:: Work request a ::
In the forum thread below about the diplomatic mission to Dassen, how many prisoners does the group now have?

:: Passage for review ::
────────
# Diplomatic Mission to Dassen



## corwyn77 (Jan 25, 2012)

So, on the way to Bresk, the diplomat falls unconscious throuogh the scripted event. As they approach the city, they happen along Talon men accosting the "assassin" and her smugglers. My group interceded just as they attacked the woman. Since my players (characters) are not particularly blood-thirsty (except one orc whose mantra seems to be "kill 'em all") and I tend not to play my "monsters" as suicidal-fight to the death unless their personality calls for it, near the end of the encounter, the commander surrendered at a point where he had absolutely nothing to lose. Now they have 7 prisoners (they killed 5 talon - it never ocurred to take any of them alive during the fight, it rarely does since 4e is rather unique in how it handles enemy death).

So now they decided to take the whole gang, Talon, assassin, and halflings, all to Brest and let the King sort the mess out. Now, that solved the problem of the check point; the guards were only too happy to let the party in. OTOH, the most likely result is to charge them with assaulting the guards. Of course, the talon don't have any proof of the girl's guilt, either.

Now I'm struggling with two things:

One, involving them in the political diplomatic scene; I don't see that happening at this point.

Getting them back on the original plot; that shouldn't be difficult. Worst case scenario, they get thrown in the hoosegow and they escape as plan b of the adventure. I could info-dump the earlier scene at Gallo's but I'd prefer them to be involved directly. I could also just have them brought before the King and have them observe the scene. Since Balan was unconscious for the entire assault, he, at least, should be clear.

Any suggestions?


----------



## RangerWickett (Jan 25, 2012)

First of all, I believe in 4e you can simply choose automatically to 'take them alive' when you reduce an enemy to 0 hp. You don't have to take any sort of penalty to attack. When they hit 0, you decide if it was a knockout blow or a lethal blow.
────────
:: Task inputs ::
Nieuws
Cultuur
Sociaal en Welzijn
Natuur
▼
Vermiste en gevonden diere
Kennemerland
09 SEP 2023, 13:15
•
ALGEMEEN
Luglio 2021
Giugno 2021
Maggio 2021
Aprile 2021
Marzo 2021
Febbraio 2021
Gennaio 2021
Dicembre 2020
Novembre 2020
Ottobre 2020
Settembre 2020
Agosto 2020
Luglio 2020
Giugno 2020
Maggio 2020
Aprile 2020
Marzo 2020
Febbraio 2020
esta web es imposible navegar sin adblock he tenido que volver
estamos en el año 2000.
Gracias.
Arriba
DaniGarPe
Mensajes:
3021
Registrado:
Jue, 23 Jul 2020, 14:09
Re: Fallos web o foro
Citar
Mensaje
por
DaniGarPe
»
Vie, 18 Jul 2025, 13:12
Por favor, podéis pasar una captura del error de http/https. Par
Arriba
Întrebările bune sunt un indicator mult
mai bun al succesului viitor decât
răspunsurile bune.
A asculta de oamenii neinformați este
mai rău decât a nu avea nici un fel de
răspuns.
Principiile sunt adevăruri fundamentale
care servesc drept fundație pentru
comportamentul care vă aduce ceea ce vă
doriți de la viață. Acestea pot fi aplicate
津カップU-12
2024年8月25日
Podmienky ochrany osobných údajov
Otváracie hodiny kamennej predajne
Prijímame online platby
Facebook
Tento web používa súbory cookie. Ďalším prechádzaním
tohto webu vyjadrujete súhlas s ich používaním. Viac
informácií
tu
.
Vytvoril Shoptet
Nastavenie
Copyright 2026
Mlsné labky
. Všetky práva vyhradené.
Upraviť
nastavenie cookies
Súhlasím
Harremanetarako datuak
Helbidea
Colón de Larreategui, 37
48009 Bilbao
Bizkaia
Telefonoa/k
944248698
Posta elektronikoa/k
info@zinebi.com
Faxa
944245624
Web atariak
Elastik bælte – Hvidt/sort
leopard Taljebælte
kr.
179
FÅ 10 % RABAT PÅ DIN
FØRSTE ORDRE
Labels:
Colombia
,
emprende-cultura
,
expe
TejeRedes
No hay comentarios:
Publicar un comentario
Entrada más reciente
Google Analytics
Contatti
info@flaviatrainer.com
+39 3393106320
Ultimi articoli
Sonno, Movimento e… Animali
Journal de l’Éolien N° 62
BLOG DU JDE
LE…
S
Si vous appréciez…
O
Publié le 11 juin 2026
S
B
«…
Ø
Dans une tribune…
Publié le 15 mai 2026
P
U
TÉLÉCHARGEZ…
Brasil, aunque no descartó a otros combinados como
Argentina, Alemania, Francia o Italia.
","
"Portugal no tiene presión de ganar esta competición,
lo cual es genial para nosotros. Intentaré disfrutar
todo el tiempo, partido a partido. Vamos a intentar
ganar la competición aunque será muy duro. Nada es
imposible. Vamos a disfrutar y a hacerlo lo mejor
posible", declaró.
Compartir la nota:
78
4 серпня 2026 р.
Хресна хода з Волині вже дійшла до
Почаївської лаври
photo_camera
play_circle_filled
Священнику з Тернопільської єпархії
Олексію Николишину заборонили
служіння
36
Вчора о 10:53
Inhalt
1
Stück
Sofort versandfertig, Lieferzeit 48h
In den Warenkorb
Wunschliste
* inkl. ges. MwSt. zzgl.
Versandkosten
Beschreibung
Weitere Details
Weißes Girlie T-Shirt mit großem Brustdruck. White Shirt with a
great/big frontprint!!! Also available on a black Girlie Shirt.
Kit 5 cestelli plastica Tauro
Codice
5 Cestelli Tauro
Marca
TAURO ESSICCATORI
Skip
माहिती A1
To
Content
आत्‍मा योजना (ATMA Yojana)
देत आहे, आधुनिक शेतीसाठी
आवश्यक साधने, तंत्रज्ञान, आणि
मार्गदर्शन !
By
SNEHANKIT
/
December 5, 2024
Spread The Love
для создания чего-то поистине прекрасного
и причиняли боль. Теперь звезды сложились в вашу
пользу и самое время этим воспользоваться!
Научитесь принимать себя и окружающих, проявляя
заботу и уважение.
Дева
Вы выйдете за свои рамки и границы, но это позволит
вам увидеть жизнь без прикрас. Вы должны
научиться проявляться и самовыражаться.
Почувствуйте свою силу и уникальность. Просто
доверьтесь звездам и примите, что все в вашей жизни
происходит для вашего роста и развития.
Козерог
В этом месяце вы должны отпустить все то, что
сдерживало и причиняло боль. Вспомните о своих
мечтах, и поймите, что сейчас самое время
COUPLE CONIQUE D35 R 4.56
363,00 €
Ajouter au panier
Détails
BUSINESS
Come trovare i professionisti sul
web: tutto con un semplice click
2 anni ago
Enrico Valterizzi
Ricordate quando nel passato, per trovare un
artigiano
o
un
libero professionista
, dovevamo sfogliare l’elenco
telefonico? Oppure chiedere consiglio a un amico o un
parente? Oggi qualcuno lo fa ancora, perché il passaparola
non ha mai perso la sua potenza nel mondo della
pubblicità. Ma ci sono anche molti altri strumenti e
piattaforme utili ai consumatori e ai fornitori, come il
────────
:: Work request b ::
Return the lines of the listing verbatim and nothing else, starting at its first line and ending after the line that contains "Febbraio 2020".

:: Answer section a ::
Seven.

:: Answer section b ::
Nieuws
Cultuur
Sociaal en Welzijn
Natuur
▼
Vermiste en gevonden diere
Kennemerland
09 SEP 2023, 13:15
•
ALGEMEEN
Luglio 2021
Giugno 2021
Maggio 2021
Aprile 2021
Marzo 2021
Febbraio 2021
Gennaio 2021
Dicembre 2020
Novembre 2020
Ottobre 2020
Settembre 2020
Agosto 2020
Luglio 2020
Giugno 2020
Maggio 2020
Aprile 2020
Marzo 2020
Febbraio 2020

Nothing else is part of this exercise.